Com vetos, Lei do Governo Digital é sancionada

Bolsonaro sancionou medida que estabelece regras para prestação de serviços públicos em formato eletrônico

Por: Gabrielle Gonçalves | 30 março - 22:27

O presidente Jair Bolsonaro sancionou a Lei do Governo Digital, que estabelece regras para a prestação de serviços públicos de forma online. A medida foi publicada nesta terça-feira (30), no Diário Oficial da União. A aprovação conta com alguns vetos.

Foto: Pixabay

A Lei do Governo Digital prevê uma plataforma única para acesso às informações e aos serviços públicos – o que possibilita que os cidadãos demandem e acessem documentos sem precisar de atendimento presencial, respeitando a autenticidade, a integridade e os critérios de segurança adequados. Ainda assim, ainda é possível ter um atendimento presencial, de acordo com as características, a relevância e o público-alvo do serviço.

Com a lei, os órgãos públicos poderão emitir digitalmente atestados, certidões, diplomas ou outros documentos com validade legal, assinados eletronicamente. Os usuários também poderão optar por receber qualquer comunicação, notificação ou intimação por meio eletrônico.

Para ter acesso aos serviços públicos por via digital, o cidadão deve oferecer apenas o CPF ou o CNPJ. A plataforma oferece serviços do Poder Executivo, Legislativo, Judiciário e Ministério Público.
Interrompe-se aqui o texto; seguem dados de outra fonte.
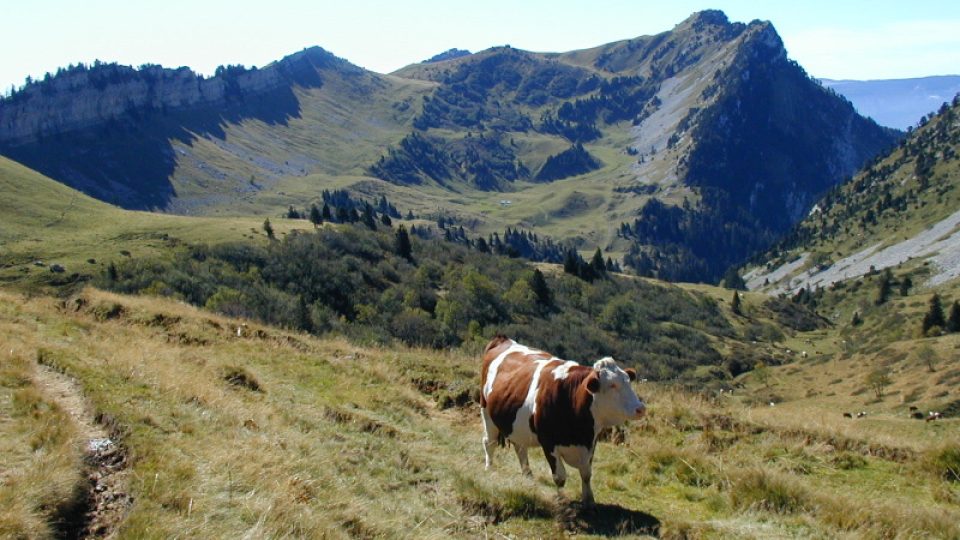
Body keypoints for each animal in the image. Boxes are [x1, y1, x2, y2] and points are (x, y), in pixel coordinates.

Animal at [478, 336, 644, 504]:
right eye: (612, 385)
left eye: (628, 381)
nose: (640, 408)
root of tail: (502, 339)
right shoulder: (548, 443)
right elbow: (560, 477)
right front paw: (561, 499)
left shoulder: (591, 442)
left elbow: (586, 473)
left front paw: (588, 499)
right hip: (486, 411)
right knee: (489, 442)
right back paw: (489, 468)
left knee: (520, 447)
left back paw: (527, 475)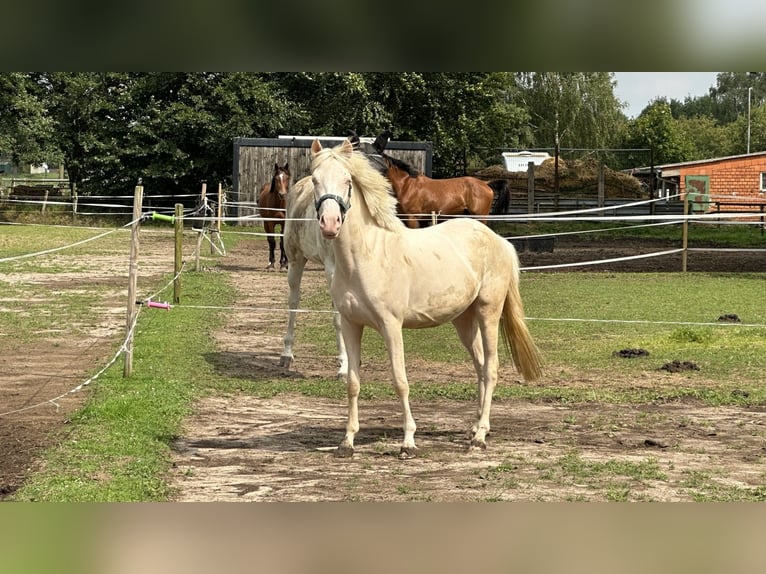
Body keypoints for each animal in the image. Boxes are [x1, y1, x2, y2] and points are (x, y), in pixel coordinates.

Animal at [280, 171, 350, 378]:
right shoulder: (333, 270)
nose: (330, 224)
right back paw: (286, 354)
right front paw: (345, 367)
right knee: (293, 302)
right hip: (295, 261)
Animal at [308, 140, 544, 460]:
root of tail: (498, 240)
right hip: (464, 320)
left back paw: (480, 436)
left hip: (488, 312)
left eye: (347, 182)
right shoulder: (350, 325)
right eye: (314, 180)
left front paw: (408, 441)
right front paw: (347, 442)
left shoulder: (391, 326)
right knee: (480, 367)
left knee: (491, 369)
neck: (366, 256)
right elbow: (353, 383)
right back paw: (475, 426)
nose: (330, 224)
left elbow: (400, 381)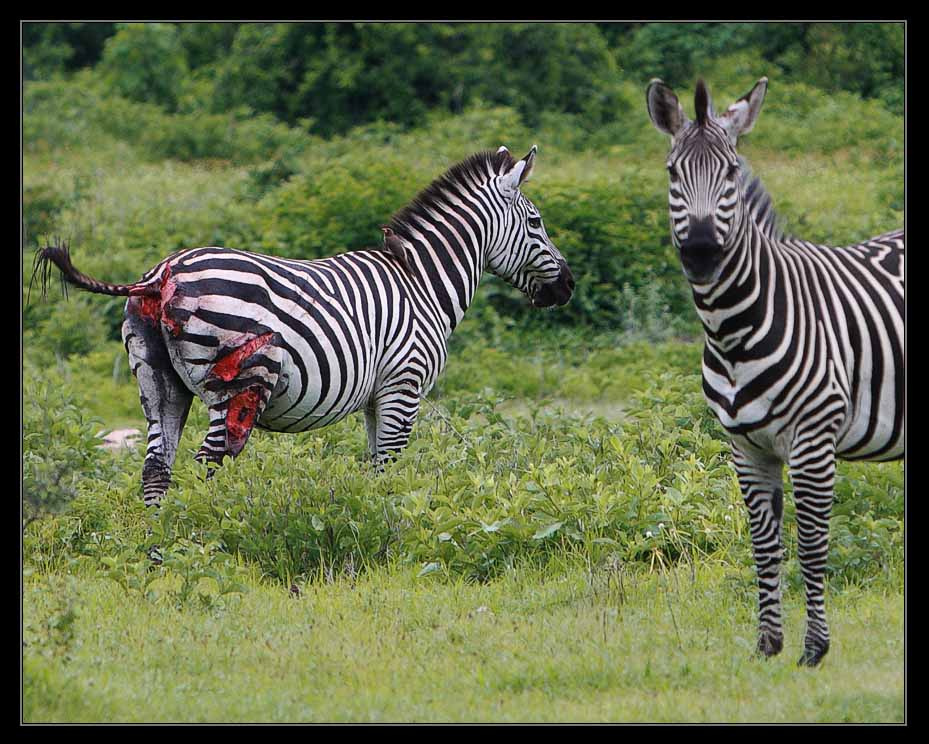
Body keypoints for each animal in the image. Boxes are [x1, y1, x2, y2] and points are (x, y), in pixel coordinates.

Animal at [33, 146, 575, 506]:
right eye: (536, 223)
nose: (568, 287)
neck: (422, 283)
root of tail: (162, 275)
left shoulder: (377, 395)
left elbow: (372, 467)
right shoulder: (405, 385)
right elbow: (388, 469)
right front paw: (389, 530)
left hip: (156, 381)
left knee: (155, 470)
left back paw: (159, 553)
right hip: (233, 385)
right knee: (207, 465)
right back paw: (205, 537)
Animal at [646, 77, 904, 666]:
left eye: (731, 172)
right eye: (672, 172)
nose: (700, 252)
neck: (732, 330)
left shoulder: (813, 439)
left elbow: (810, 544)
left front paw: (814, 649)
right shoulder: (746, 446)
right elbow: (764, 545)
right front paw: (768, 645)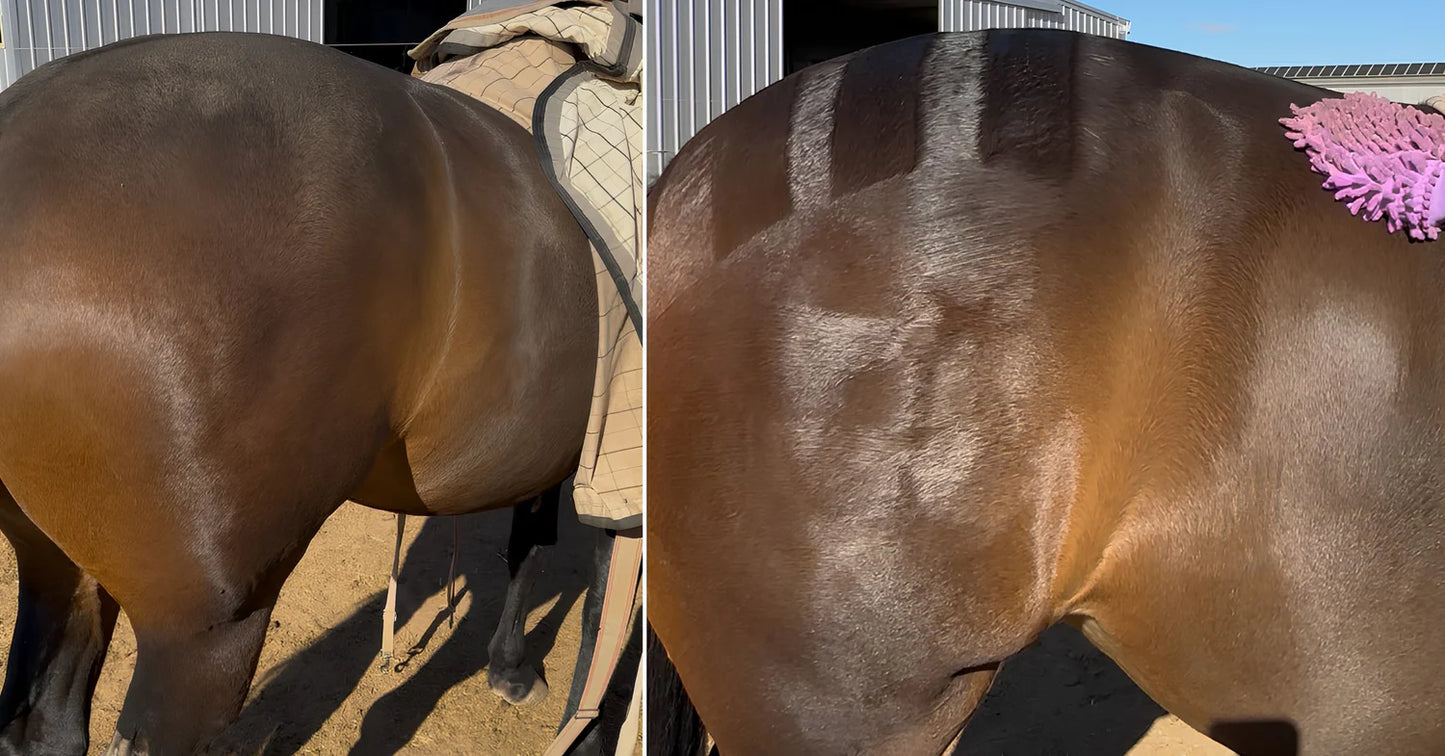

Autarquias, fundações públicas, empresas públicas e sociedades de economia mista que prestem serviços públicos também foram incluídas. A aplicação também pode ser feita por estados, municípios e até pelo Distrito Federal.

A nova lei também aborda a transparência, a segurança dos dados e a acessibilidade aos cidadãos, além do apoio técnico aos entes federados e da promoção do desenvolvimento tecnológico e da inovação no setor público.

A medida entra em vigor a partir de 90 dias para a União, 120 dias para os estados e o Distrito Federal e 180 dias para os municípios.

Quais foram os vetos?

O presidente vetou oito dispositivos do texto que havia sido aprovado pelo Congresso em Fevereiro. Bolsonaro argumenta que os vetos foram aplicados por “contrariedade ao interesse público e inconstitucionalidade”.

Um dos dispositivos vetados é o do Parágrafo 5º do Artigo 28. Ele dizia que o CPF ou CNPJ como número de identificação ficaria sujeito às diretrizes elaboradas pela Autoridade Nacional de Proteção de Dados (ANPD) e ao relatório de impacto à proteção de dados pessoais, nos termos da Lei Geral de Proteção de Dados Pessoais. O governo considerou a condição “desarrazoada” e diz que ela fere o interesse público, uma vez que, segundo Bolsonaro, subordina o usufruto dos serviços públicos digitais a uma manifestação da ANPD e impõe a retirada de todos os serviços digitais já existentes no portal gov.br e de documentos que sustentam os serviços públicos digitais.

“Ademais, o veto desse dispositivo não impede a ANPD de exercer a sua missão institucional de zelar pela proteção dos dados pessoais e editar regulamentos e procedimentos sobre proteção de dados pessoais e privacidade, bem como sobre relatórios de impacto à proteção de dados pessoais para os casos em que o tratamento representar alto risco à garantia dos princípios gerais de proteção de dados pessoais”, justifica a mensagem.

O Artigo 46 também foi vetado por Jair Bolsonaro. Ele determinava que os experimentos, as ideias, as ferramentas, os softwares, os resultados e os métodos inovadores, desenvolvidos nos laboratórios de inovação financiados por órgãos públicos, serão de uso e domínio livre e público, compartilhados por meio de licenças livres não restritivas. O governo federal, no entanto, entendeu que as expressões “domínio público” e software livre colocam em questão o direito de propriedade.

“Deste modo, a sanção do dispositivo poderia impossibilitar que os experimentos, as ideias, as ferramentas, os softwares, os resultados e os métodos inovadores desenvolvidos pelos laboratórios de inovação dos institutos e universidades públicas possam ser usados como forma de captação de recursos e impediria o estabelecimento e desenvolvimento de parcerias e contratos entre essas instituições públicas e a iniciativa privada, relacionados ao desenvolvimento e à inovação tecnológica”, disse Bolsonaro.

Os dispositivos vetados pelo presidente ainda serão analisados pelos parlamentares, que podem mantê-los ou derrubá-los no Congresso Nacional.